The Department of Health and Human Services says that increased scrutiny of insurance rates has led to a decrease in rate increases, says Jost, “and that’s probably true.”

In addition, the law requires insurers to spend at least 80 percent of the money they collect in premiums on medical claims and quality improvements rather than on administrative activities such as marketing. If they exceed that limit, they must rebate the excess to consumers. Insurers will return $500 million to 8.5 million consumers — about $100 per eligible family — by mid-August of this year for overcharges in 2012, according to the Obama administration. Rebates may come in various ways, including a check or a reduction in the following year’s premium.

 

My parents are legal immigrants over 65 but not yet eligible to buy into Medicare because they haven’t lived in the United States for five years. Will they be able to buy health insurance on the federal exchange?
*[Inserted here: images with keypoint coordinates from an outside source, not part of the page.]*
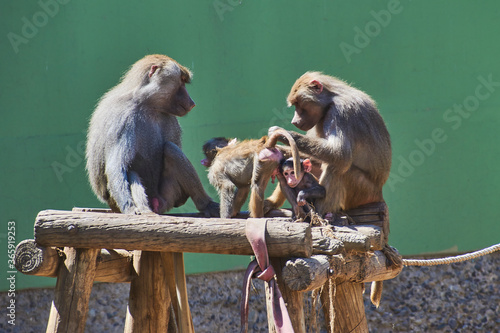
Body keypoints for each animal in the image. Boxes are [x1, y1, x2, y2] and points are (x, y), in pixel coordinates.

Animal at [85, 53, 217, 215]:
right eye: (181, 80)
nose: (192, 103)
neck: (146, 104)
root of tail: (156, 202)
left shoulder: (169, 117)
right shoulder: (122, 119)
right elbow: (116, 166)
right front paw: (130, 207)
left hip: (168, 195)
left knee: (171, 149)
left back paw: (207, 205)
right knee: (131, 170)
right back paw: (145, 210)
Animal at [274, 72, 394, 306]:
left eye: (299, 105)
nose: (294, 121)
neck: (331, 99)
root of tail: (380, 192)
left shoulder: (340, 113)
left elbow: (339, 155)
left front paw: (284, 135)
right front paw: (282, 151)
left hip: (362, 190)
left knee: (340, 167)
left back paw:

Yes, legal immigrants will be able to shop for coverage on the exchanges, where they may be eligible for premium tax credits if their income is no more than 400 percent of the federal poverty level ($62,040 for a couple in 2013). Immigrants living in the United States illegally, on the other hand, are not permitted to buy coverage on the exchanges even if they wish to pay the entire premium out of pocket.